After posting, we click put sth online
Just click Finish according to the minimum configuration.
After waiting a few minutes, you have another public network accessible link, which is the production environment's amr
convert mp3
Service!
git commit on Devbox
On Devbox, we may want to commit a git commit after development, which requires the remote server to have push access to the remote repository.
Here's an example of what I encountered, using GitHub as an example.
Run on Terminal git push origin Your branch name
When you do, Terminal opens a GitHub page in your browser and asks you to enter the authorization code from the IDE, as shown in the next two images.

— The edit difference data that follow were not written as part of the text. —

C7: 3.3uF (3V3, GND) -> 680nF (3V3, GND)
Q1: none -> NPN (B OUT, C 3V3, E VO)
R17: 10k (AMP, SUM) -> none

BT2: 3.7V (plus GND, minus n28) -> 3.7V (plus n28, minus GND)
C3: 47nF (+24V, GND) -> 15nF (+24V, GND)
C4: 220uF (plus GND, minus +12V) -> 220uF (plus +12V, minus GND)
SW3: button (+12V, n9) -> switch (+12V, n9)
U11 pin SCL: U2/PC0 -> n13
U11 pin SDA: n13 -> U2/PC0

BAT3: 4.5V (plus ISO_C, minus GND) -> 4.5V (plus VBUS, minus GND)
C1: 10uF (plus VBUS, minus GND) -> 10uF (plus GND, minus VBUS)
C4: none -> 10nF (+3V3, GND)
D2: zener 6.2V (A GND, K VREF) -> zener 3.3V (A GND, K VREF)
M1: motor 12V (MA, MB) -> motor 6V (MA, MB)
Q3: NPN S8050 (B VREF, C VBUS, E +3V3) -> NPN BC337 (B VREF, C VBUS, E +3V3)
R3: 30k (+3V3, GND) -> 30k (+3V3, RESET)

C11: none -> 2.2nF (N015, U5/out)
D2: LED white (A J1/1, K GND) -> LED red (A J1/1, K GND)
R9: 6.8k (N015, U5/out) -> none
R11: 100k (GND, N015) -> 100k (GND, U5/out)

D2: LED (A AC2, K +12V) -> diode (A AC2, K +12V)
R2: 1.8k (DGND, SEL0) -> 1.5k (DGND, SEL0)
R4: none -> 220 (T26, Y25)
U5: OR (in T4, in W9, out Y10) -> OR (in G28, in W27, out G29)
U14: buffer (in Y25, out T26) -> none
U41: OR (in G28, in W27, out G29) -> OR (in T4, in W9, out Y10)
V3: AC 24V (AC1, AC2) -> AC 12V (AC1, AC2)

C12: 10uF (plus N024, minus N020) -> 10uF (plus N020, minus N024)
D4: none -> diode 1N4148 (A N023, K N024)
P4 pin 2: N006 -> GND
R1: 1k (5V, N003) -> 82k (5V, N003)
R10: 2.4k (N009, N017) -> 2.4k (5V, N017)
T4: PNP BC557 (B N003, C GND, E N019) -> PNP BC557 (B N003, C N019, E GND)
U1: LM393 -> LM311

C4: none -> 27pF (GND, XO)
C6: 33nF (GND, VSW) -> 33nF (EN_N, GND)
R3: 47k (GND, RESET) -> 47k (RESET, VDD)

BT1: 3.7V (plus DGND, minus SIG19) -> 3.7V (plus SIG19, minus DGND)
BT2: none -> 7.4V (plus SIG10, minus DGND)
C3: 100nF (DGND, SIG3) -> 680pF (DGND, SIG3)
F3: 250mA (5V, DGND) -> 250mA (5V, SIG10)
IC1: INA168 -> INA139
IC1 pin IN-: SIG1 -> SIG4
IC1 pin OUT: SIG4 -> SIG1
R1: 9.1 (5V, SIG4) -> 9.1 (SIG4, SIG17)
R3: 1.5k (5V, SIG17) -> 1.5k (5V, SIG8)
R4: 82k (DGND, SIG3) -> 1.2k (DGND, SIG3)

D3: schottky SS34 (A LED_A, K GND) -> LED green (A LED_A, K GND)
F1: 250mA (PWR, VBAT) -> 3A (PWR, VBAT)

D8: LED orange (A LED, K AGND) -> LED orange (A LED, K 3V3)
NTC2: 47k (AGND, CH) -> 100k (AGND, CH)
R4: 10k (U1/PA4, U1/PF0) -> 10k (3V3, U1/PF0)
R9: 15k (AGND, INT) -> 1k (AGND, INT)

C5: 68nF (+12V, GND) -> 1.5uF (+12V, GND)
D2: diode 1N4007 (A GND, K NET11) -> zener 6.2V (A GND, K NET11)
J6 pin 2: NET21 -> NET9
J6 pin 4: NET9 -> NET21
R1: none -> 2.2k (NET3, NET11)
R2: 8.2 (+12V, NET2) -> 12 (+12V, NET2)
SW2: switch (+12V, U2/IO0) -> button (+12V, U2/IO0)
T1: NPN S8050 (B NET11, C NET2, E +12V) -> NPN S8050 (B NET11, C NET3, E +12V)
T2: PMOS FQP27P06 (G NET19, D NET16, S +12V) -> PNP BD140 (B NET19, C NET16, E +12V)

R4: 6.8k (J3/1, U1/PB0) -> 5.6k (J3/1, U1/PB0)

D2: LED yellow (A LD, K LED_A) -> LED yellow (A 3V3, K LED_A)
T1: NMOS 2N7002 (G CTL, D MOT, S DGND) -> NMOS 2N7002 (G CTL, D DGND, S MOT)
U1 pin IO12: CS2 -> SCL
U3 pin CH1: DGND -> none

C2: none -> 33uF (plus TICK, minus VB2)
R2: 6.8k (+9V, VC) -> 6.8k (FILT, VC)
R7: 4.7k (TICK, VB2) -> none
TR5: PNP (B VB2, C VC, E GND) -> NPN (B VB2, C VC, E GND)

However, this operation may fail to authorize, and a notification will pop up in the lower right corner of the IDE, allowing you to use the Personal access tokens
Perform the authorization as shown below:
After authorization is complete, then git push
A little bit and it should be fine.
Experience it now
The service mentioned above has already been deployed on the "White Note", now follow the "White Note" WeChat public number, send voice to it, it will call the above mentioned amr
classifier for repeated actions mp3
Services.
Of the 7 Tigers that are currently big model vendors, MiniMax is the one that allows developers to messages
directly into the mp3
formalized base64
.. See this, and don't you dare try it out and use multimodal in WeChat natively!
Synthesizing the above, we use the Devbox
Finished a amr
classifier for repeated actions mp3
The service.
The heart of this paper is Devbox Using Body Sense In that section, we briefly introduced the Devbox
Differences from traditional development due to Connect to SSH Host
capabilities, we directly operated the remote server on which we completed the installation of the software and the development of the core code.
by means of Devbox
Optimization of the underlying container, which lets us have theDevelop-as-you-deployThe ability to validate the results directly on the development server after development; while the Devbox
The ability to take a snapshot of the entire virtualizer solves the problem of development environment (computer)
cap (a poem) production environment
The problem of consistency is that we don't have to go through the process of installing dependencies and underlying software in production environments to achieve the out-of-the-box effect in production environments.